ACTIVITY:
Reproduce verbatim every line of text in the items below, with each line's wording, spelling, punctuation and line breaks unchanged.
BEGIN LISTED ENTRIES
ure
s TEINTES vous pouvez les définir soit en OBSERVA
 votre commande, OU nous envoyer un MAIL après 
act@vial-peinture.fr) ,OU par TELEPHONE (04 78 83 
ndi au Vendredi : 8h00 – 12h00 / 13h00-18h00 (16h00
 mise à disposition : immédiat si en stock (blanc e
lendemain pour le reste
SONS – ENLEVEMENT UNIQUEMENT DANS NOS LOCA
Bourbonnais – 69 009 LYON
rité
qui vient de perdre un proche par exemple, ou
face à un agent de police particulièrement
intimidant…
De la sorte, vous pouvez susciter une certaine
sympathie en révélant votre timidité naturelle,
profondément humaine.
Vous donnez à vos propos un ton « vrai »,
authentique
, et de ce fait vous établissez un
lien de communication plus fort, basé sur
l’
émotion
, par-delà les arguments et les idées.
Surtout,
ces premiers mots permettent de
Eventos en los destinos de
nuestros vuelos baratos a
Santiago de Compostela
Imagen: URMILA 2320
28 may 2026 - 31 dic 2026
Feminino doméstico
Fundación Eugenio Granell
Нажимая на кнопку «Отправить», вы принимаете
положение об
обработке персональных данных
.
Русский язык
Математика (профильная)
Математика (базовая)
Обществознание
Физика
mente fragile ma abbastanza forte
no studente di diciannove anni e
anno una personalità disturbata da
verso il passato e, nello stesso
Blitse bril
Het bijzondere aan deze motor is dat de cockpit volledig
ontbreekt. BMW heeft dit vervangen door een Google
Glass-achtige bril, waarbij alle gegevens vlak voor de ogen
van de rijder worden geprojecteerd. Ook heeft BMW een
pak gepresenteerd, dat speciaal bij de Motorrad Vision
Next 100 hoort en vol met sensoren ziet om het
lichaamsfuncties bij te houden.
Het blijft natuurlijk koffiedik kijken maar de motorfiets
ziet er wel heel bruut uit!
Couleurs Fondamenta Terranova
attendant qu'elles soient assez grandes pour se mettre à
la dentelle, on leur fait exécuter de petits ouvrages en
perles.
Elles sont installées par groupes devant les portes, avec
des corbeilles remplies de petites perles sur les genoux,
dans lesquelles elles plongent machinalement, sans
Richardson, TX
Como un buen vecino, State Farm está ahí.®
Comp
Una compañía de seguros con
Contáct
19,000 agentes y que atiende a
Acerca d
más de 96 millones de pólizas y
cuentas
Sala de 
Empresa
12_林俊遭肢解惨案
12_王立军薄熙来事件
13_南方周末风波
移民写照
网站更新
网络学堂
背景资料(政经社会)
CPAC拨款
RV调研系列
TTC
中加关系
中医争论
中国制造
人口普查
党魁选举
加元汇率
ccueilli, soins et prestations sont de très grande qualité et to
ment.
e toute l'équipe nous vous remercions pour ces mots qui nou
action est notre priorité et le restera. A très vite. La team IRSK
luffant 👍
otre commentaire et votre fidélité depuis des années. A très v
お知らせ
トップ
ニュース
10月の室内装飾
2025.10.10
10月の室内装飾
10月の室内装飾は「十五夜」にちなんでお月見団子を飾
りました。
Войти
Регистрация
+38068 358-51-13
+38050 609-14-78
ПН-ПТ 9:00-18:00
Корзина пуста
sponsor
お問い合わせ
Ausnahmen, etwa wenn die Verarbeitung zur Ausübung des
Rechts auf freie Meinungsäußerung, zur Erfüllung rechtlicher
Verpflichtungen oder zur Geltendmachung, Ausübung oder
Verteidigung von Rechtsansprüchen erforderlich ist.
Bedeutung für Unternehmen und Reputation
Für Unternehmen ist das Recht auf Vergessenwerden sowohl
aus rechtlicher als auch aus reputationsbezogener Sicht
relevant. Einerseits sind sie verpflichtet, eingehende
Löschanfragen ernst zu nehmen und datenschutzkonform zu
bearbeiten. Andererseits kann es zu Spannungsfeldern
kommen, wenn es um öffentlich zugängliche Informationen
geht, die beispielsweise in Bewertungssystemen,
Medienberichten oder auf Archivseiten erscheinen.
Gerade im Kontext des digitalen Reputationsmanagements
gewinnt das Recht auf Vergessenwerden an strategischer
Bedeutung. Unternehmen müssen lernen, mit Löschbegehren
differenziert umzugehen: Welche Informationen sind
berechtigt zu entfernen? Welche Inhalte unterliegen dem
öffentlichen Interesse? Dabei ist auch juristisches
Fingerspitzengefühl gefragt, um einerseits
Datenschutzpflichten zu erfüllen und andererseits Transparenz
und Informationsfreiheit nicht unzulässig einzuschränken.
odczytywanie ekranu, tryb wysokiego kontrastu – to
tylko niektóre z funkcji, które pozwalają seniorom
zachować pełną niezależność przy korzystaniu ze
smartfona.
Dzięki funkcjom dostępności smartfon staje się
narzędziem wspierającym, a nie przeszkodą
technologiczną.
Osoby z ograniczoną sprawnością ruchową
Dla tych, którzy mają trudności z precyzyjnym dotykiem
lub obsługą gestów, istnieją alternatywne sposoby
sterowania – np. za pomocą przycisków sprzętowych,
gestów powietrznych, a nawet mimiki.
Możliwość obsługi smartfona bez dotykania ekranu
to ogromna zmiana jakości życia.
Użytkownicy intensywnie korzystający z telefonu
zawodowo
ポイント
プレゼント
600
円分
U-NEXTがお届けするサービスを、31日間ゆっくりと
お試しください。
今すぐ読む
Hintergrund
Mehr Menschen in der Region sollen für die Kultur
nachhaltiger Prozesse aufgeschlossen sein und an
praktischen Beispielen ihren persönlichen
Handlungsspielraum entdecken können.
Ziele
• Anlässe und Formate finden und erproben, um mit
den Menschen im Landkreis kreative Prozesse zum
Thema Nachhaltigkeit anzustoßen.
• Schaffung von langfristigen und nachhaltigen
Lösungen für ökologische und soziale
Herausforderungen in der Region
END LISTED ENTRIES
WRITTEN ANSWER:
ure
s TEINTES vous pouvez les définir soit en OBSERVA
 votre commande, OU nous envoyer un MAIL après 
act@vial-peinture.fr) ,OU par TELEPHONE (04 78 83 
ndi au Vendredi : 8h00 – 12h00 / 13h00-18h00 (16h00
 mise à disposition : immédiat si en stock (blanc e
lendemain pour le reste
SONS – ENLEVEMENT UNIQUEMENT DANS NOS LOCA
Bourbonnais – 69 009 LYON
rité
qui vient de perdre un proche par exemple, ou
face à un agent de police particulièrement
intimidant…
De la sorte, vous pouvez susciter une certaine
sympathie en révélant votre timidité naturelle,
profondément humaine.
Vous donnez à vos propos un ton « vrai »,
authentique
, et de ce fait vous établissez un
lien de communication plus fort, basé sur
l’
émotion
, par-delà les arguments et les idées.
Surtout,
ces premiers mots permettent de
Eventos en los destinos de
nuestros vuelos baratos a
Santiago de Compostela
Imagen: URMILA 2320
28 may 2026 - 31 dic 2026
Feminino doméstico
Fundación Eugenio Granell
Нажимая на кнопку «Отправить», вы принимаете
положение об
обработке персональных данных
.
Русский язык
Математика (профильная)
Математика (базовая)
Обществознание
Физика
mente fragile ma abbastanza forte
no studente di diciannove anni e
anno una personalità disturbata da
verso il passato e, nello stesso
Blitse bril
Het bijzondere aan deze motor is dat de cockpit volledig
ontbreekt. BMW heeft dit vervangen door een Google
Glass-achtige bril, waarbij alle gegevens vlak voor de ogen
van de rijder worden geprojecteerd. Ook heeft BMW een
pak gepresenteerd, dat speciaal bij de Motorrad Vision
Next 100 hoort en vol met sensoren ziet om het
lichaamsfuncties bij te houden.
Het blijft natuurlijk koffiedik kijken maar de motorfiets
ziet er wel heel bruut uit!
Couleurs Fondamenta Terranova
attendant qu'elles soient assez grandes pour se mettre à
la dentelle, on leur fait exécuter de petits ouvrages en
perles.
Elles sont installées par groupes devant les portes, avec
des corbeilles remplies de petites perles sur les genoux,
dans lesquelles elles plongent machinalement, sans
Richardson, TX
Como un buen vecino, State Farm está ahí.®
Comp
Una compañía de seguros con
Contáct
19,000 agentes y que atiende a
Acerca d
más de 96 millones de pólizas y
cuentas
Sala de 
Empresa
12_林俊遭肢解惨案
12_王立军薄熙来事件
13_南方周末风波
移民写照
网站更新
网络学堂
背景资料(政经社会)
CPAC拨款
RV调研系列
TTC
中加关系
中医争论
中国制造
人口普查
党魁选举
加元汇率
ccueilli, soins et prestations sont de très grande qualité et to
ment.
e toute l'équipe nous vous remercions pour ces mots qui nou
action est notre priorité et le restera. A très vite. La team IRSK
luffant 👍
otre commentaire et votre fidélité depuis des années. A très v
お知らせ
トップ
ニュース
10月の室内装飾
2025.10.10
10月の室内装飾
10月の室内装飾は「十五夜」にちなんでお月見団子を飾
りました。
Войти
Регистрация
+38068 358-51-13
+38050 609-14-78
ПН-ПТ 9:00-18:00
Корзина пуста
sponsor
お問い合わせ
Ausnahmen, etwa wenn die Verarbeitung zur Ausübung des
Rechts auf freie Meinungsäußerung, zur Erfüllung rechtlicher
Verpflichtungen oder zur Geltendmachung, Ausübung oder
Verteidigung von Rechtsansprüchen erforderlich ist.
Bedeutung für Unternehmen und Reputation
Für Unternehmen ist das Recht auf Vergessenwerden sowohl
aus rechtlicher als auch aus reputationsbezogener Sicht
relevant. Einerseits sind sie verpflichtet, eingehende
Löschanfragen ernst zu nehmen und datenschutzkonform zu
bearbeiten. Andererseits kann es zu Spannungsfeldern
kommen, wenn es um öffentlich zugängliche Informationen
geht, die beispielsweise in Bewertungssystemen,
Medienberichten oder auf Archivseiten erscheinen.
Gerade im Kontext des digitalen Reputationsmanagements
gewinnt das Recht auf Vergessenwerden an strategischer
Bedeutung. Unternehmen müssen lernen, mit Löschbegehren
differenziert umzugehen: Welche Informationen sind
berechtigt zu entfernen? Welche Inhalte unterliegen dem
öffentlichen Interesse? Dabei ist auch juristisches
Fingerspitzengefühl gefragt, um einerseits
Datenschutzpflichten zu erfüllen und andererseits Transparenz
und Informationsfreiheit nicht unzulässig einzuschränken.
odczytywanie ekranu, tryb wysokiego kontrastu – to
tylko niektóre z funkcji, które pozwalają seniorom
zachować pełną niezależność przy korzystaniu ze
smartfona.
Dzięki funkcjom dostępności smartfon staje się
narzędziem wspierającym, a nie przeszkodą
technologiczną.
Osoby z ograniczoną sprawnością ruchową
Dla tych, którzy mają trudności z precyzyjnym dotykiem
lub obsługą gestów, istnieją alternatywne sposoby
sterowania – np. za pomocą przycisków sprzętowych,
gestów powietrznych, a nawet mimiki.
Możliwość obsługi smartfona bez dotykania ekranu
to ogromna zmiana jakości życia.
Użytkownicy intensywnie korzystający z telefonu
zawodowo
ポイント
プレゼント
600
円分
U-NEXTがお届けするサービスを、31日間ゆっくりと
お試しください。
今すぐ読む
Hintergrund
Mehr Menschen in der Region sollen für die Kultur
nachhaltiger Prozesse aufgeschlossen sein und an
praktischen Beispielen ihren persönlichen
Handlungsspielraum entdecken können.
Ziele
• Anlässe und Formate finden und erproben, um mit
den Menschen im Landkreis kreative Prozesse zum
Thema Nachhaltigkeit anzustoßen.
• Schaffung von langfristigen und nachhaltigen
Lösungen für ökologische und soziale
Herausforderungen in der Region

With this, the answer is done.